The Islamic culture of Guinea stood out to Glick. The call to prayer rang out five times a day, and each time Muslims stopped whatever they were doing to pray.

“That type of devotion was pretty astounding to me,” Glick said. “I can’t say that it wasn’t frustrating at times as well, such as when we wanted to get into Conakry before dark and had our six-hour taxi ride turned into eight because our taxi driver would pull over and find a mosque or a place to pray. Overall, though, it was really neat.”

In addition to appreciating the chance to see his sister again, Glick enjoyed getting to meet other Peace Corps volunteers and hearing stories from them.
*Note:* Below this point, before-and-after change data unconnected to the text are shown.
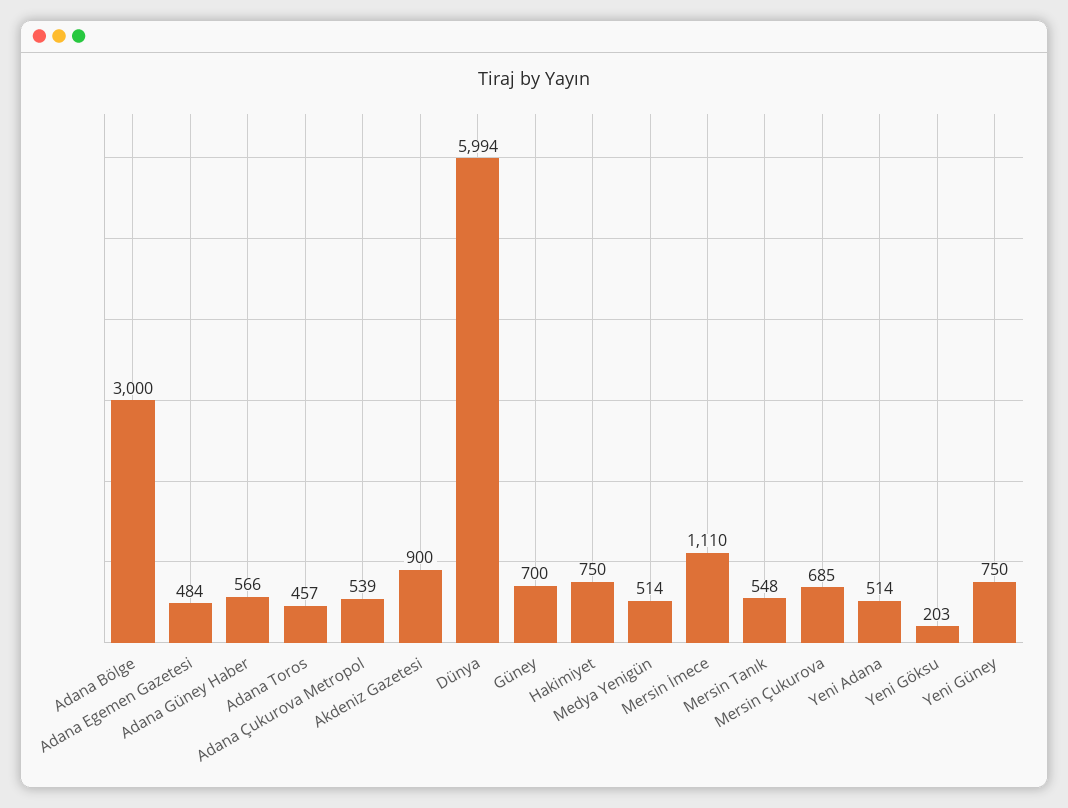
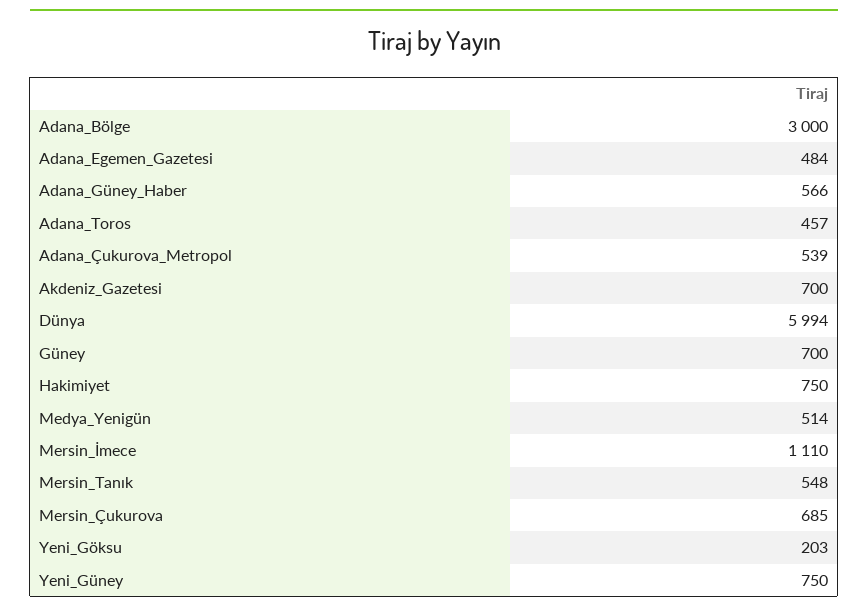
  {
    "Adana Bölge": 3000,
    "Adana Egemen Gazetesi": 484,
    "Adana Güney Haber": 566,
    "Adana Toros": 457,
    "Adana Çukurova Metropol": 539,
-   "Akdeniz Gazetesi": 900,
+   "Akdeniz Gazetesi": 700,
    "Dünya": 5994,
    "Güney": 700,
    "Hakimiyet": 750,
    "Medya Yenigün": 514,
    "Mersin İmece": 1110,
    "Mersin Tanık": 548,
    "Mersin Çukurova": 685,
-   "Yeni Adana": 514,
    "Yeni Göksu": 203,
    "Yeni Güney": 750
  }

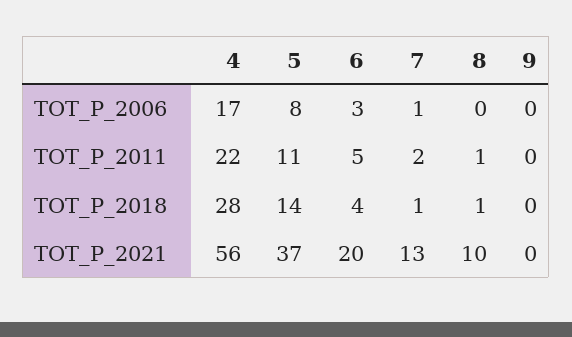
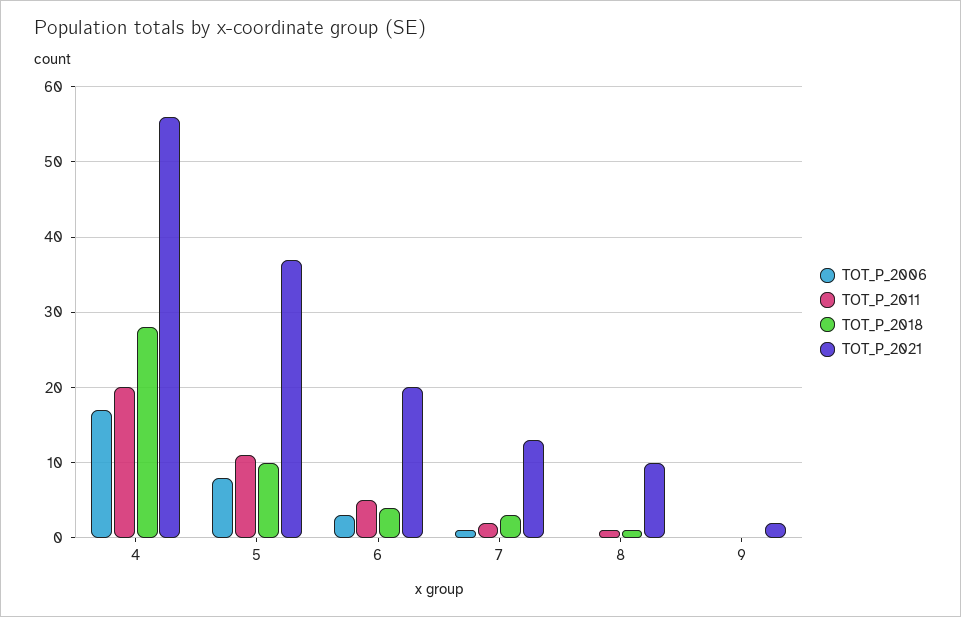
  {
    "TOT_P_2006": {
      "4": 17,
      "5": 8,
      "6": 3,
      "7": 1,
      "8": 0,
      "9": 0
    },
    "TOT_P_2011": {
-     "4": 22,
+     "4": 20,
      "5": 11,
      "6": 5,
      "7": 2,
      "8": 1,
      "9": 0
    },
    "TOT_P_2018": {
      "4": 28,
-     "5": 14,
+     "5": 10,
      "6": 4,
-     "7": 1,
+     "7": 3,
      "8": 1,
      "9": 0
    },
    "TOT_P_2021": {
      "4": 56,
      "5": 37,
      "6": 20,
      "7": 13,
      "8": 10,
-     "9": 0
+     "9": 2
    }
  }

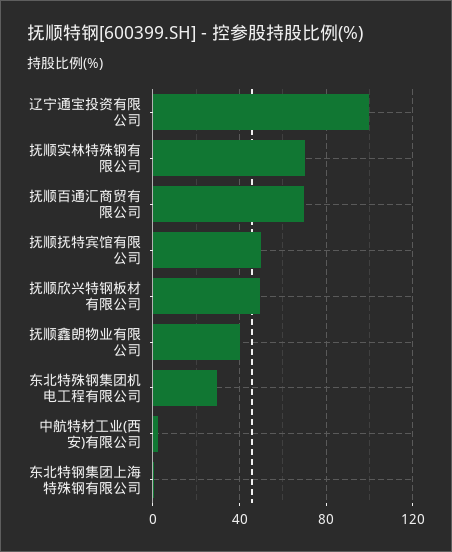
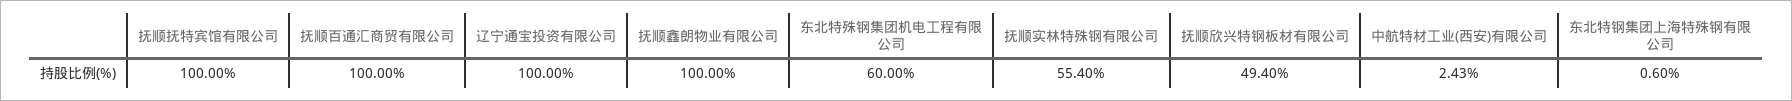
  {
    "辽宁通宝投资有限公司": 100,
-   "抚顺实林特殊钢有限公司": 70,
+   "抚顺实林特殊钢有限公司": 55.4,
-   "抚顺百通汇商贸有限公司": 70,
+   "抚顺百通汇商贸有限公司": 100,
-   "抚顺抚特宾馆有限公司": 50,
+   "抚顺抚特宾馆有限公司": 100,
    "抚顺欣兴特钢板材有限公司": 49.4,
-   "抚顺鑫朗物业有限公司": 40,
+   "抚顺鑫朗物业有限公司": 100,
-   "东北特殊钢集团机电工程有限公司": 30,
+   "东北特殊钢集团机电工程有限公司": 60,
    "中航特材工业(西安)有限公司": 2.43,
    "东北特钢集团上海特殊钢有限公司": 0.6
  }

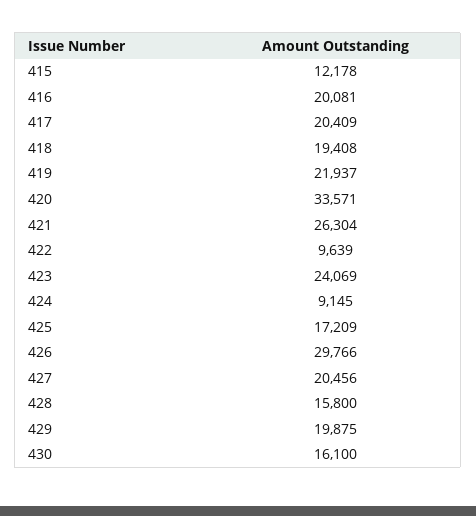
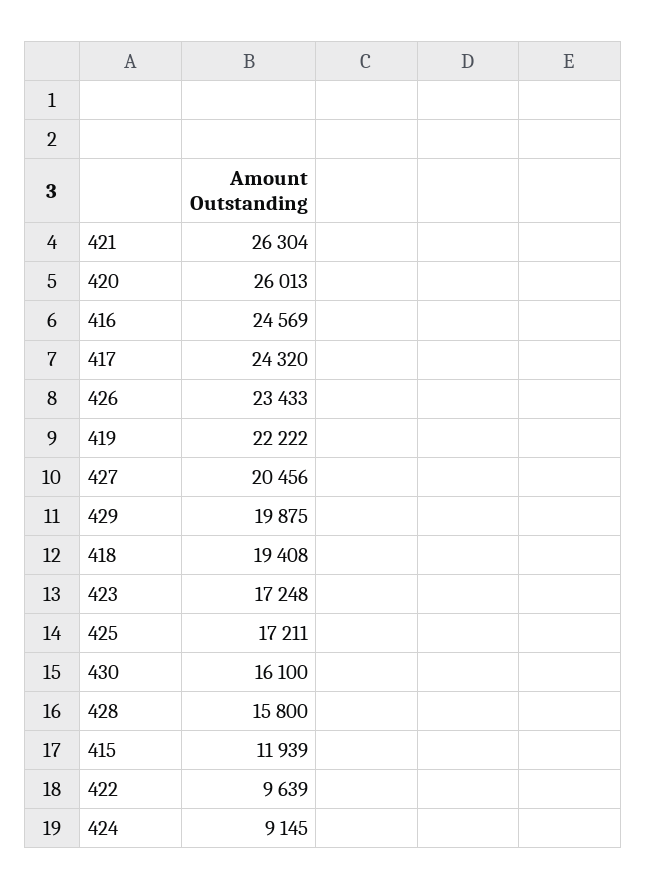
  {
-   "415": 12178,
+   "415": 11939,
-   "416": 20081,
+   "416": 24569,
-   "417": 20409,
+   "417": 24320,
    "418": 19408,
-   "419": 21937,
+   "419": 22222,
-   "420": 33571,
+   "420": 26013,
    "421": 26304,
    "422": 9639,
-   "423": 24069,
+   "423": 17248,
    "424": 9145,
-   "425": 17209,
+   "425": 17211,
-   "426": 29766,
+   "426": 23433,
    "427": 20456,
    "428": 15800,
    "429": 19875,
    "430": 16100
  }

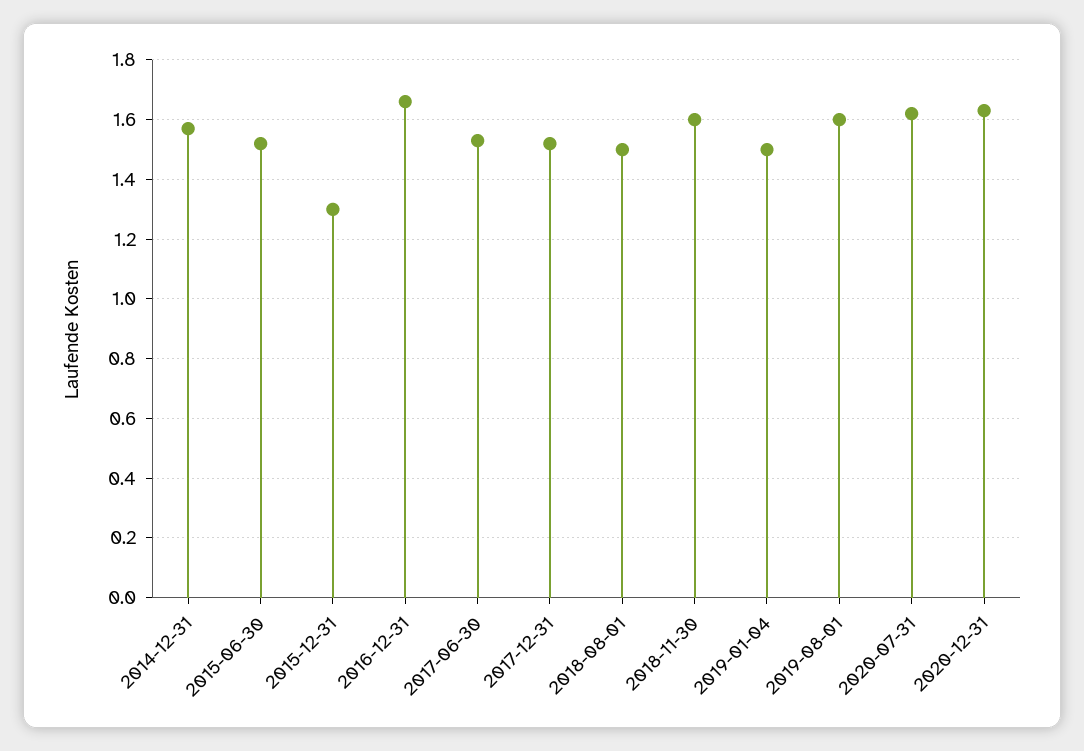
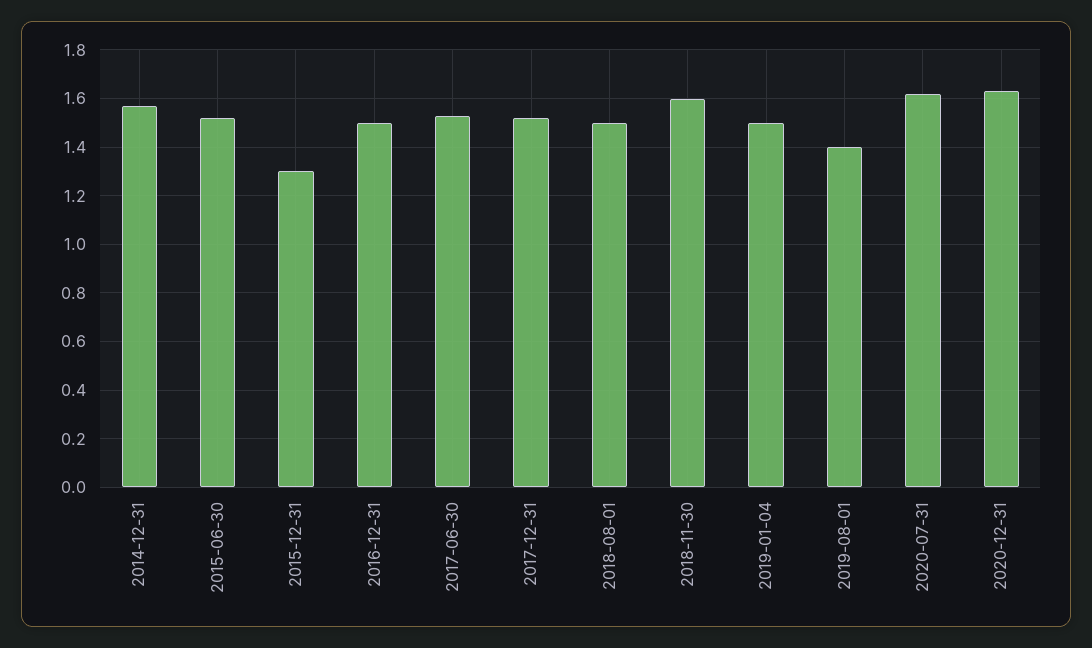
  {
    "2014-12-31": 1.55,
    "2015-06-30": 1.5,
    "2015-12-31": 1.3,
-   "2016-12-31": 1.65,
+   "2016-12-31": 1.5,
    "2017-06-30": 1.55,
    "2017-12-31": 1.5,
    "2018-08-01": 1.5,
    "2018-11-30": 1.6,
    "2019-01-04": 1.5,
-   "2019-08-01": 1.6,
+   "2019-08-01": 1.4,
    "2020-07-31": 1.6,
    "2020-12-31": 1.65
  }

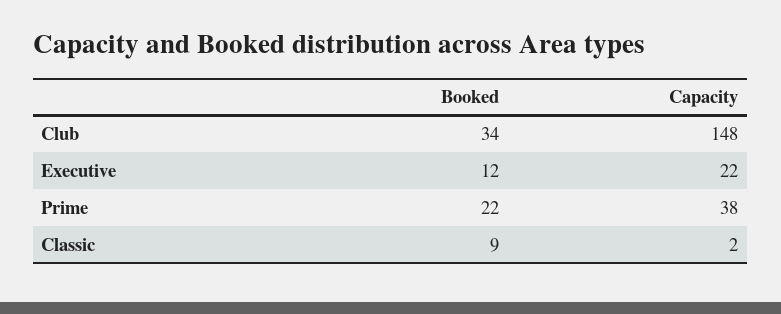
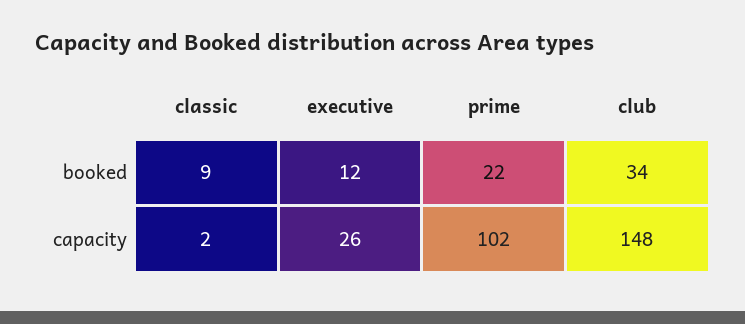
  {
    "Booked": {
      "Club": 34,
      "Executive": 12,
      "Prime": 22,
      "Classic": 9
    },
    "Capacity": {
      "Club": 148,
-     "Executive": 22,
+     "Executive": 26,
-     "Prime": 38,
+     "Prime": 102,
      "Classic": 2
    }
  }

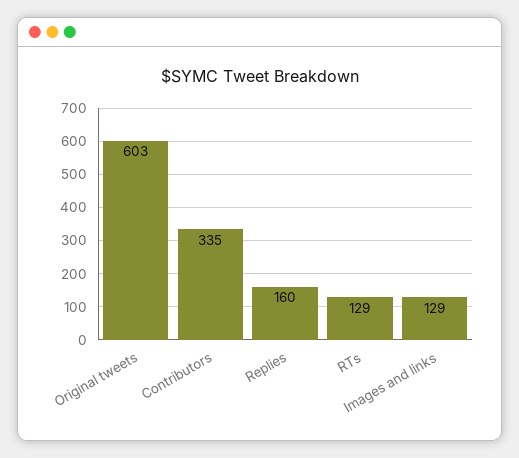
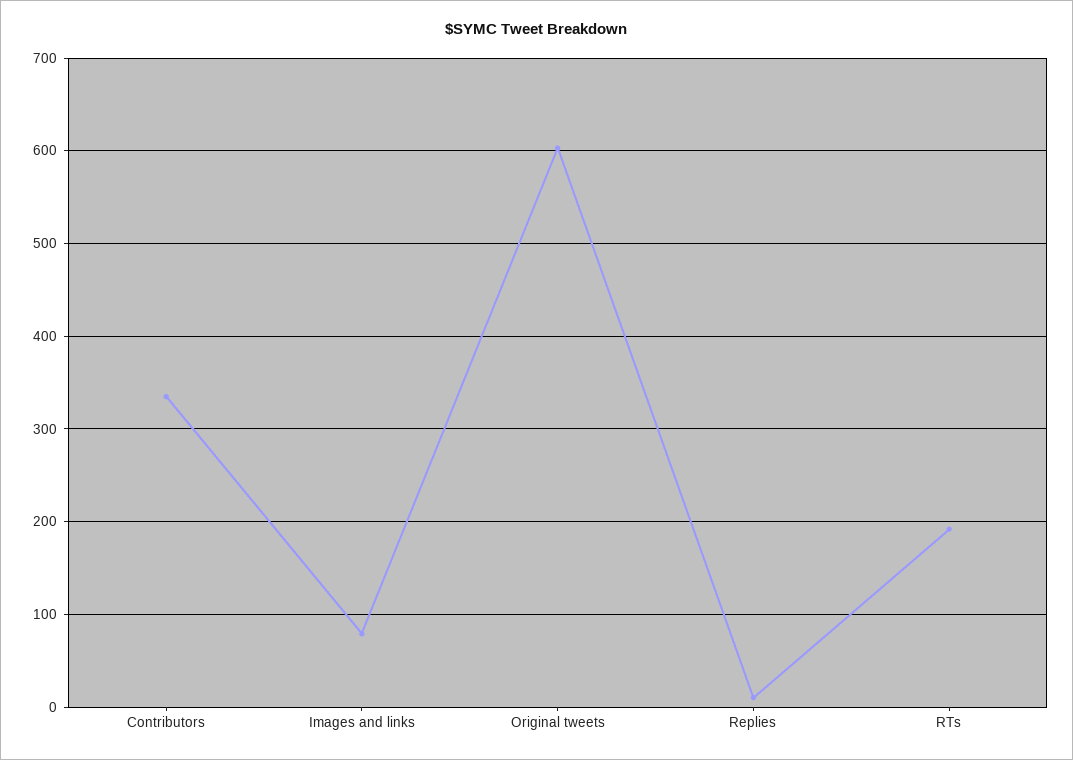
  {
    "Original tweets": 603,
    "Contributors": 335,
-   "Replies": 160,
+   "Replies": 10,
-   "RTs": 129,
+   "RTs": 190,
-   "Images and links": 129
+   "Images and links": 80
  }

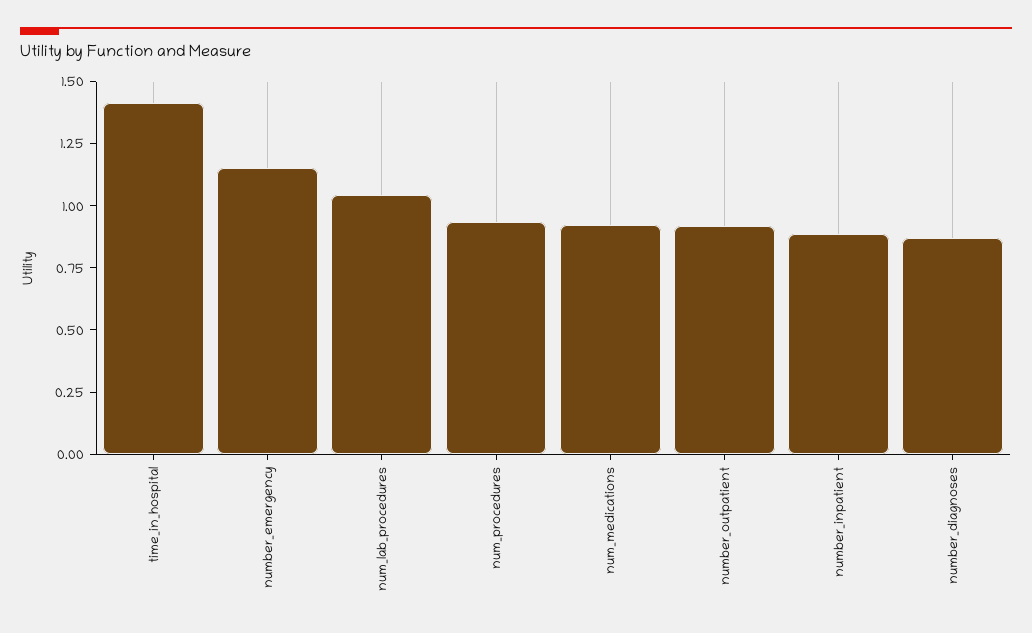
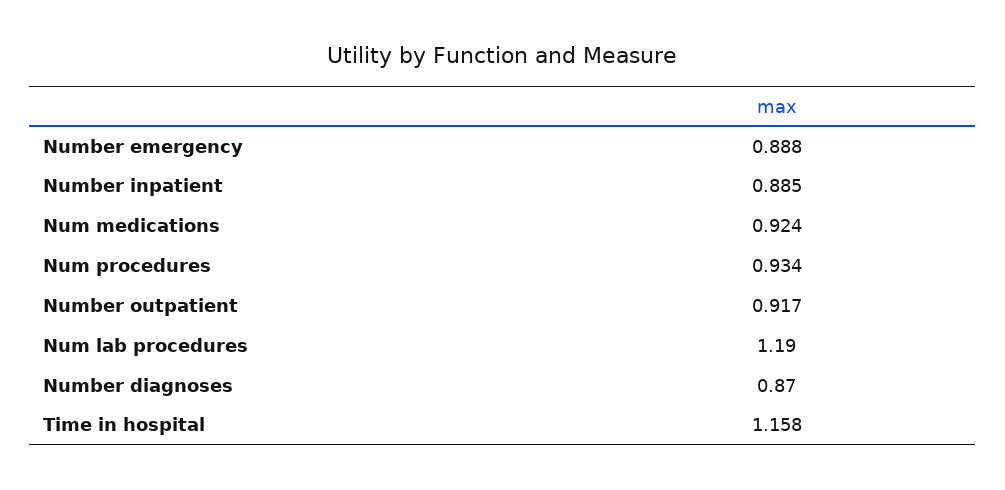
  {
-   "time_in_hospital": 1.4,
+   "time_in_hospital": 1.158,
-   "number_emergency": 1.15,
+   "number_emergency": 0.888,
-   "num_lab_procedures": 1.05,
+   "num_lab_procedures": 1.19,
    "num_procedures": 0.934,
    "num_medications": 0.924,
    "number_outpatient": 0.917,
    "number_inpatient": 0.885,
    "number_diagnoses": 0.87
  }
He found it refreshing to be living in a different country for a period of time.

“Traveling and being out of my comfort zone has a way of redefining and reminding me of my priorities, and Guinea was no exception,” he said.


Hannah Grieser, a senior, traveled to Uganda over Christmas break to attend the wedding of Peni Acayo and Kyle Laker, both of whom graduated from Goshen College in 2011.

“[Acayo] had invited a group of people to join her in the celebration, and I decided it was an opportunity I didn’t want to pass up,” Grieser said.

Acayo, a native Ugandan, and Laker, who is from Michigan, had a traditional Ugandan wedding ceremony, which is known as an introduction ceremony.

“I had interesting conversations with each of them on the idea of bringing two cultures and two traditions together,” Grieser said.

In the days leading up to the ceremony, Grieser relaxed in the mornings and then prepared for the wedding in the afternoons. Part of the preparation was getting everyone fitted for traditional Ugandan clothing: kanzus for males and gomezis for females.

The wedding ceremony included Laker presenting a dowry to Acayo’s family and them accepting him. After this, Laker proposed to Acayo again and the two put on rings and were considered married.

“There were some speakers, lots of talented dancers who entertained the crowd, lots of food to eat and many pictures being taken,” Grieser said. Grieser stayed at the wedding from 2 to 10 p.m., although some people stayed and danced until 7:30 the next morning.

One of the things Grieser enjoyed most about the trip was the people she got to meet. “Those I met were incredibly kind and genuine,” she said. “I felt as if each smile came from the soul. I’m so blessed that I was able to go, support Peni and Kyle and experience all of this firsthand.”